Amy (recitata da Florence Pugh) invece è una rivoluzione, riesce a rimanere assolutamente quella antipatica che è, ma a questo tratto viene restituita dignità, emergono qualità sottostimate (o peggio controindicate) "al femminile" come l'essere nette, assertive e spesso spigolose, in sintesi parliamo della determinazione ad essere volitive rispetto ai propri obiettivi e desideri. Il carattere che prende forma con i suoi vezzi, la sua arte e capricci è molto preciso, puntuale e capace di confrontarsi duramente con la realtà.
Meg è quella che ne esce più malconcia, rigida e ingessata. Nonostante io abbia una forte simpatia per Emma Watson devo ammettere che in questo caso non è scattata la chimica tra lei e il ruolo che interpreta, purtroppo. Timothée Chalamet invece porta sullo schermo un piacevolissimo Laurie, rocambolesco e agrodolce. Ho trovato poi perfetta Saoirse Ronan come Jo, protagonista assoluta della pellicola, imperfetta e umana nel fare i conti con ambizioni, affetti e rabbia. Del tutto azzeccata Laura Dern (?) nel ruolo di sua madre, Marmee, che peraltro ci regala qualche battuta memorabile. Friedrich Bhaer, futuro marito di Jo (interpretato da Louis Garrel) è una sorta di non personaggio necessario a rappresentare un uomo immaginario di cui la protagonista può innamorarsi, funziona benissimo.
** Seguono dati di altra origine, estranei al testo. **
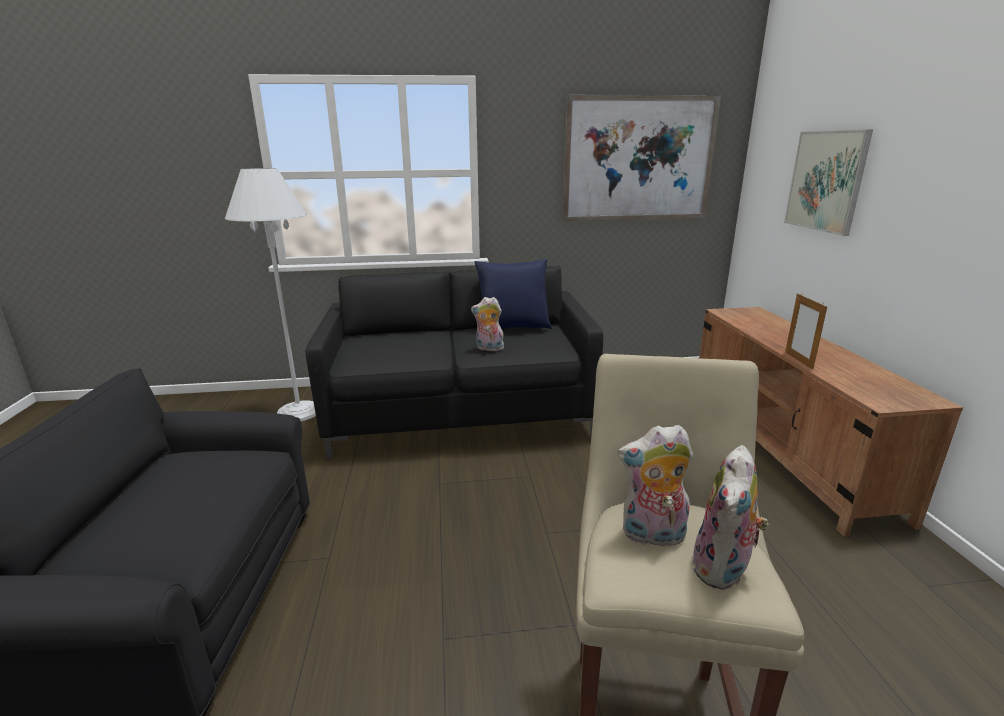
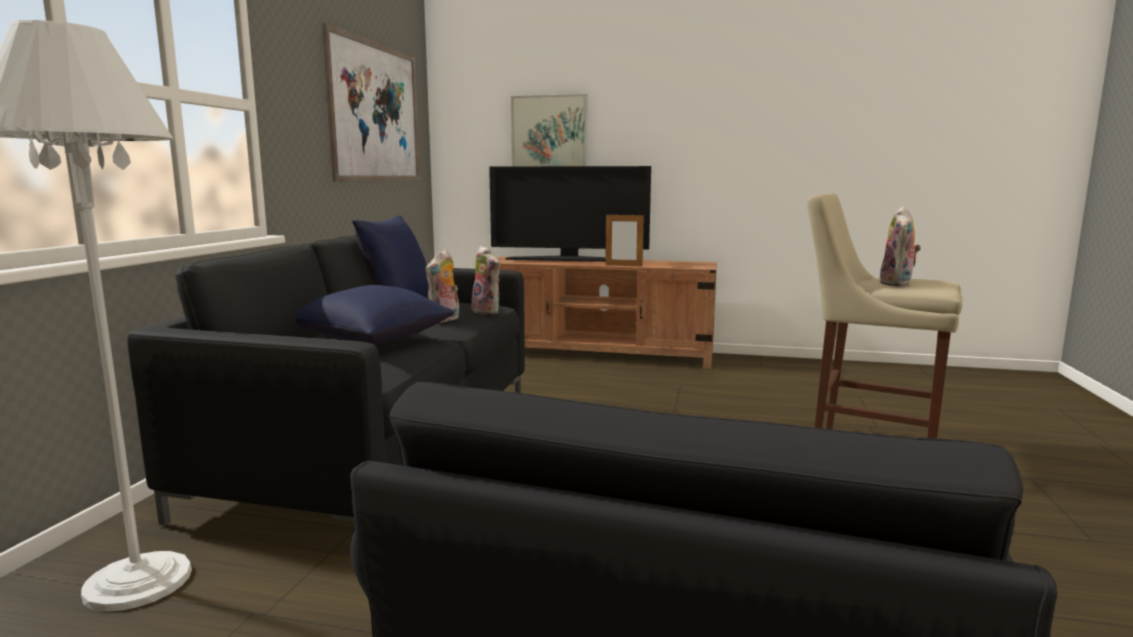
camera: 70 degrees left, 10 degrees down
plush toy [692,445,769,590] -> plush toy moved to [472,246,500,315]
none -> blue pillow [296,285,455,345]
none -> television [489,166,651,262]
Ovviamente non mancheranno le voci a ricordare che oramai si *devono* fare personaggi femminili forti (vale a dire addirittura avere così spesso personaggi femminili che abbiano un carattere proprio), cosa che è chiaramente un diktat femminista. Si dirà che «ora basta con questo politically correct», che sarebbe chissà quale insulto all'intelligenza mentre aver sempre protagonisti o comunque personaggi maschili significativi in cui potersi identificare non è un insulto all'intelligenza, per niente proprio.
Quindi no, va benissimo l'accusa di politicamente corretto, ce la teniamo stretta. Anzi era ora e spero ce ne siano sempre di più di opere ben riuscite come questa, in cui forma e sostanza si intrecciano magistralmente. E che riescano anche a ri-scrivere o descrivere mascolinità diverse che non vogliano prendere tutta la scena, uomini capaci e desiderosi di scambi tra pari. D'accordo siamo nell'ambito dei buoni sentimenti, è pur sempre un romanzo di formazione e allora che siano buoni sentimenti per tutt*.
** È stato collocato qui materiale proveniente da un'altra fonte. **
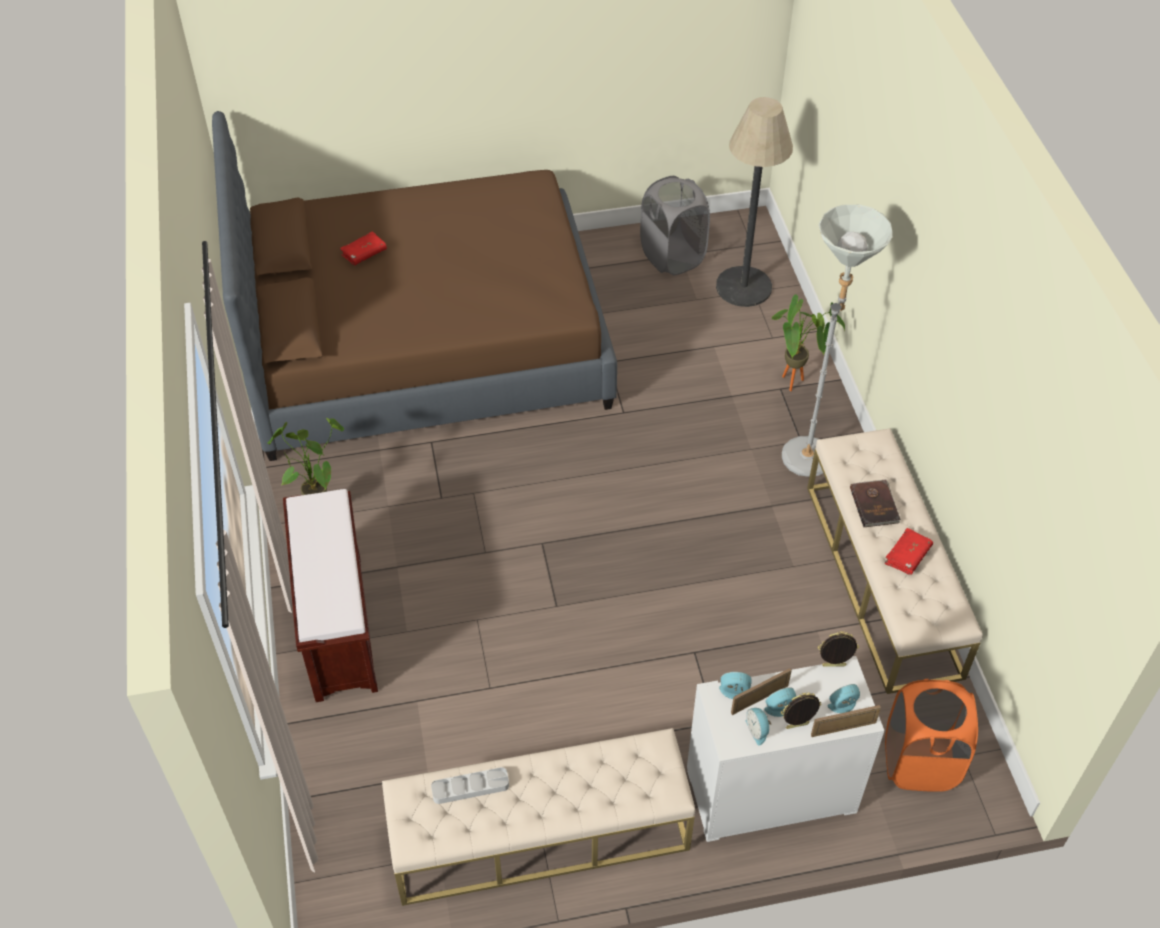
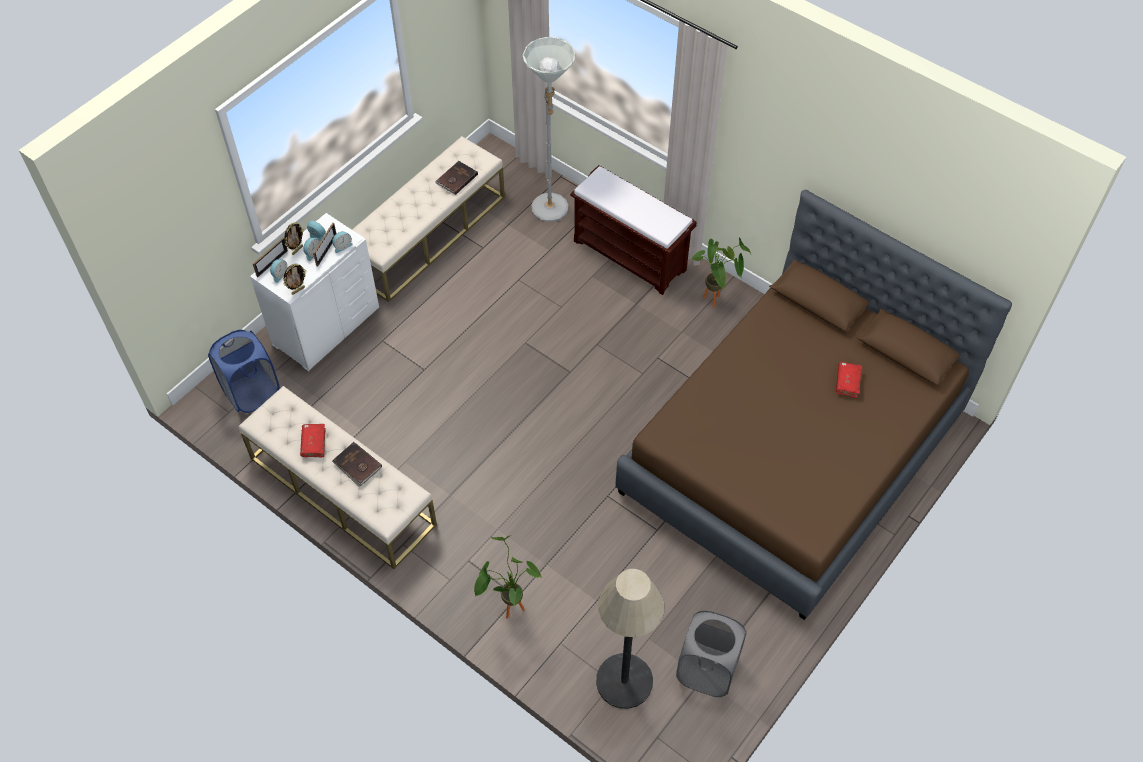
camera: 140 degrees right, 5 degrees up
grey tray [431,767,509,804] -> brown book [435,161,478,195]
grey floor lamp [782,205,893,477] -> grey floor lamp moved to [523,37,575,222]
orange laundry basket [885,679,978,792] -> blue laundry basket [208,330,280,413]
Visione obbligatoria per chiunque tra gli 8 e i 16 anni. Per il resto della popolazione opzionale ma caldamente consigliato. Su, su , ragazze è ora di andare.
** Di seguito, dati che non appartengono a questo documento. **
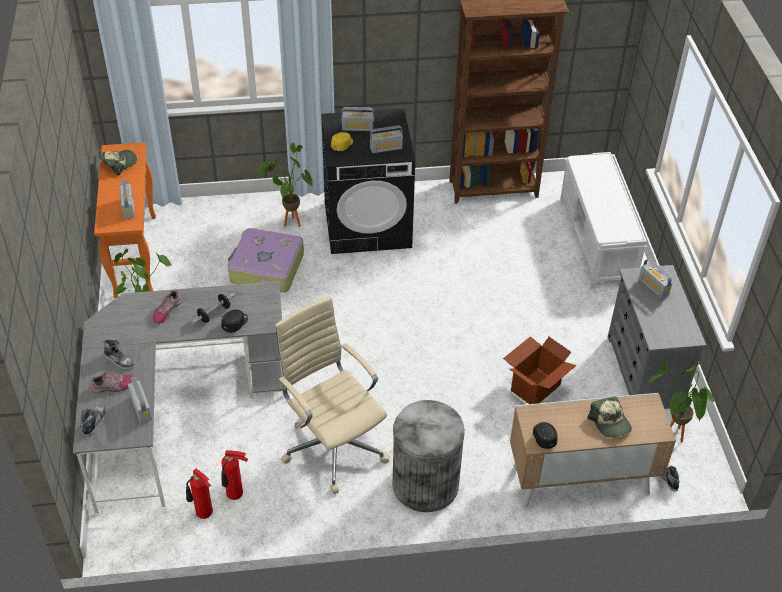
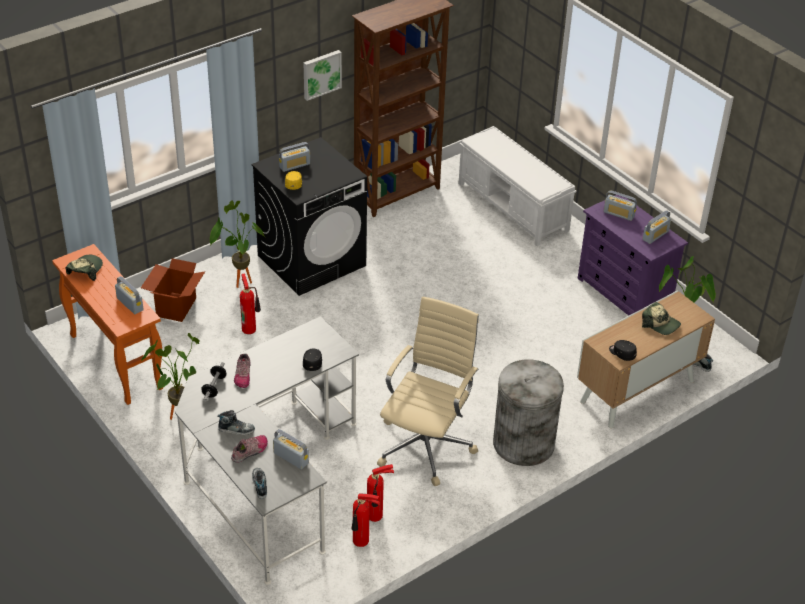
camera: 30 degrees left, 5 degrees down
dumbbell [192,293,235,324] -> dumbbell moved to [201,362,227,401]
suitcase [227,228,304,293] -> fire extinguisher [240,273,261,334]
beige office chair [275,297,389,494] -> beige office chair turned 90 degrees clockwise [377,297,479,486]
radio [370,126,403,153] -> radio moved to [643,210,671,244]
cardboard box [503,336,577,404] -> cardboard box moved to [141,258,205,322]
grey dresser [608,265,706,409] -> purple dresser [578,195,688,316]
none -> picture [303,50,342,101]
Nota a margine ̴ in sala durante l'anteprima saltava agli occhi una evidente preponderanza di pubblico femminile, a differenza di quando si va a vedere altri tipi di pellicole. Mi sono chiesta il perchè e purtroppo la risposta - qualsiasi essa sia tra le varie che ho potuto immaginare - non è affatto edificante. Motivo in più per spingere ancora per un cambio radicale di prospettiva per cui non si pensi più in termini di cose "da maschietti o da femminucce" che neanche a fine '800.